Joaquin Dimas Senior IT Consultant, msg for banking ag

How can banks transform customer journeys from purely functional interactions into experiences that truly create trust, relevance, and differentiation?

JD: Trust comes first, and it’s built through consistency. The bank doing what it said it would do, when it said it would. People don’t trust messaging. They trust patterns they’ve seen repeated.

Once trust is there, relevance is the next step. That means using data responsibly, at the right moment, in the right channel. Most banks already have plenty of data. The hard part is connecting it well enough to actually act on it.

Most banks already have plenty of data. The hard part is connecting it well enough to actually act on it.

Joaquin Dimas Senior IT Consultant, msg for banking ag

And differentiation only really works once those two are in place. Otherwise even a creative idea feels disconnected.

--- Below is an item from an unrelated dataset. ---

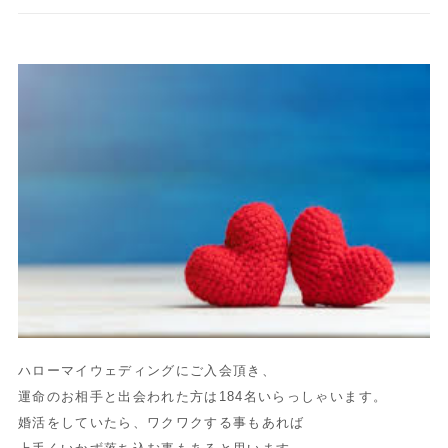
ハローマイウェディングにご入会頂き、
運命のお相手と出会われた方は184名いらっしゃいます。
婚活をしていたら、ワクワクする事もあれば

This is also where something like BSI Customer Suite earns its place, not as a shortcut, but as the layer that ties customer data, journeys, and process logic together so it’s actually executable.

What can banks learn from creative industries about making complex experiences intuitive, memorable, and human, without losing the reliability and trust that banking requires?

JD: It’s not really about aesthetics. It’s about intentionality. Creative industries are good at designing rhythm and pacing. People remember how clearly they were guided through something, not just what happened.

That doesn’t mean banking should become playful or entertaining. It deals with risk and regulation, so that’s the wrong direction. What it can borrow is thinking in arcs instead of single transactions. What happens after the loan gets approved. Does the relationship keep going with intent, or does the bank disappear until the next campaign? That’s the part most banks still get wrong.

Many banks have already mapped customer journeys and invested in digital channels. Why do these journeys still often fail in practice?

JD: Because a journey map isn’t a journey. A lot of the conceptual work is genuinely done well. Touchpoints are documented, platforms are live. But the real test starts after go live.

It fails when ownership is unclear once the project is finished. When a service employee has the right script but can’t see the interaction history that would actually make it useful. The customer feels all of that without knowing exactly why. They just sense the bank isn’t quite connected.

That gap has a name, by the way. Operational readiness. The art isn’t designing the journey on paper. It’s making it deliverable in practice.